• PROVIDED MATERIAL
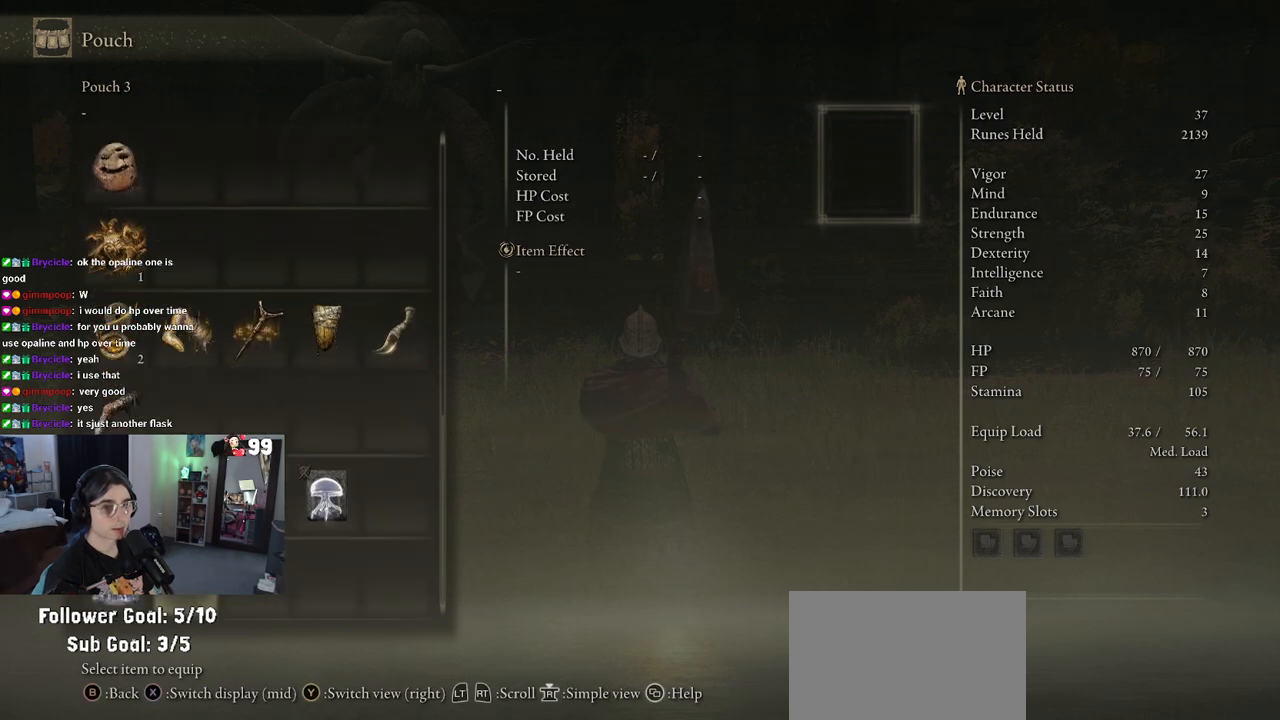
{"buttons": [], "left_stick": "center", "right_stick": "center", "events": [[83, "DPAD_UP", "down"], [183, "DPAD_UP", "up"]]}
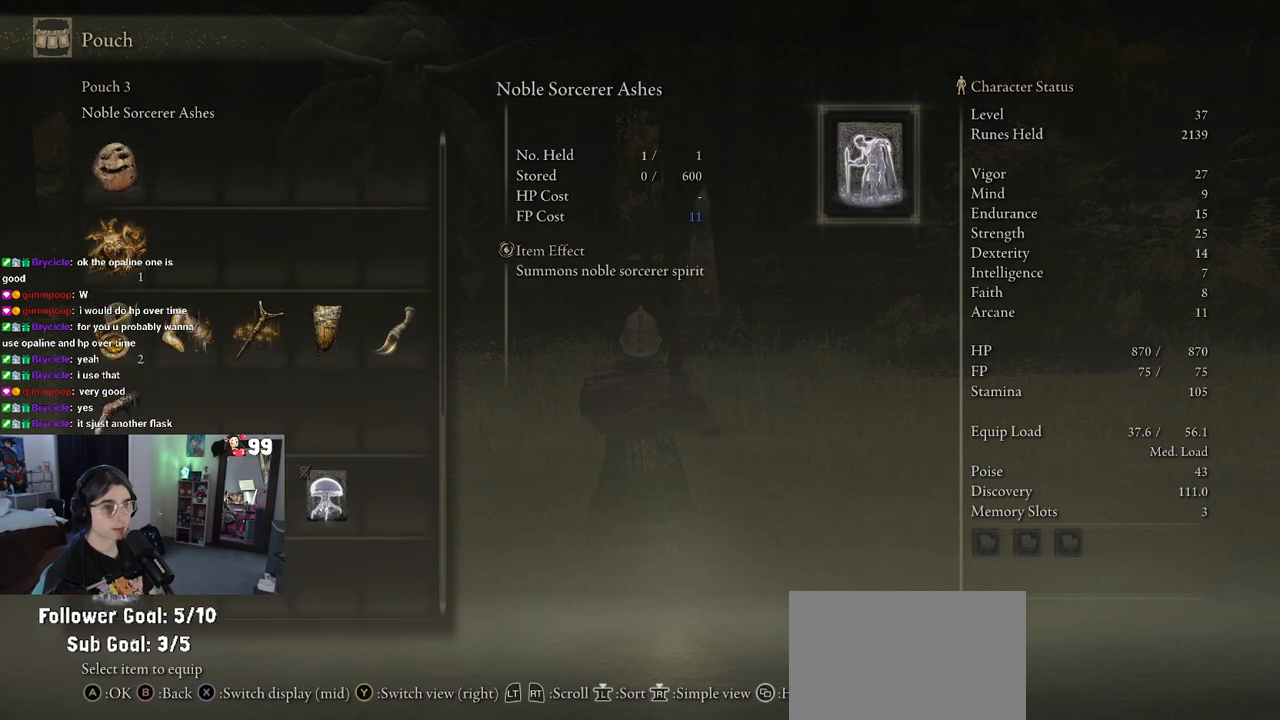
{"buttons": [], "left_stick": "center", "right_stick": "center", "events": []}
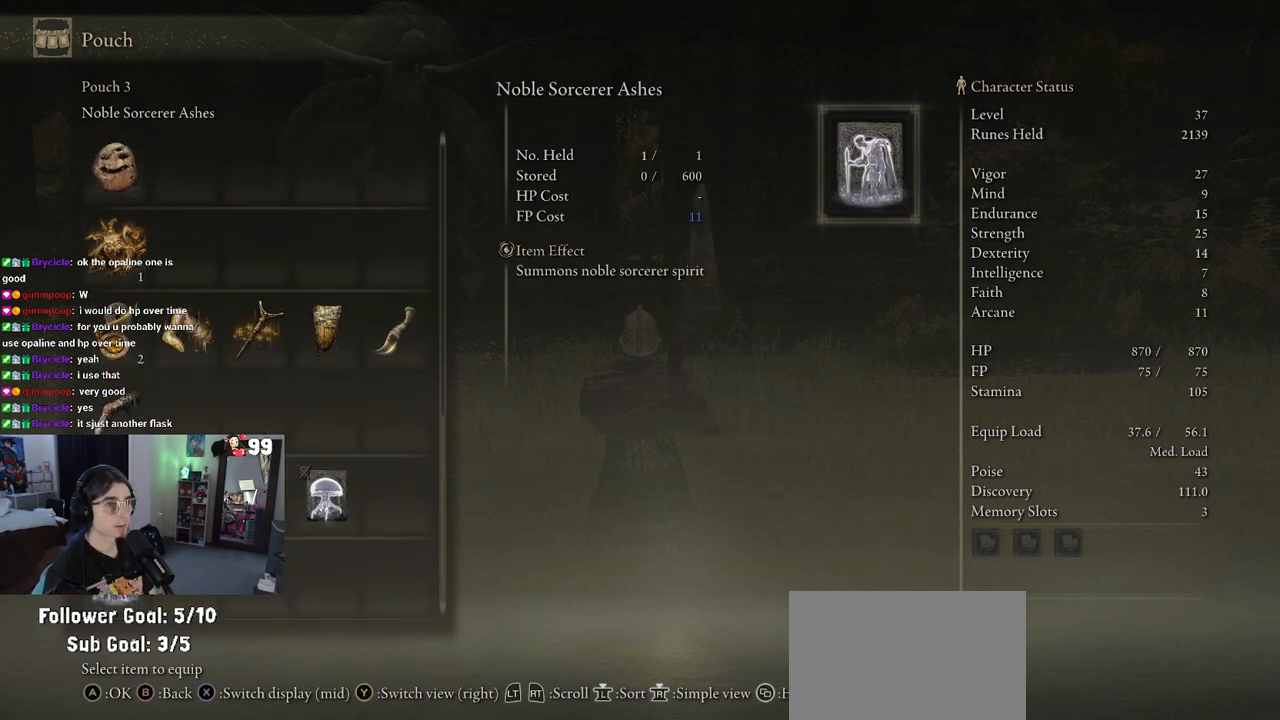
{"buttons": [], "left_stick": "center", "right_stick": "center", "events": []}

• ACTIVITY
Would you retype the material exactly, omitting each picture?

• ANSWER BOX
{"buttons": [], "left_stick": "center", "right_stick": "center", "events": [[83, "DPAD_UP", "down"], [183, "DPAD_UP", "up"]]}
{"buttons": [], "left_stick": "center", "right_stick": "center", "events": []}
{"buttons": [], "left_stick": "center", "right_stick": "center", "events": []}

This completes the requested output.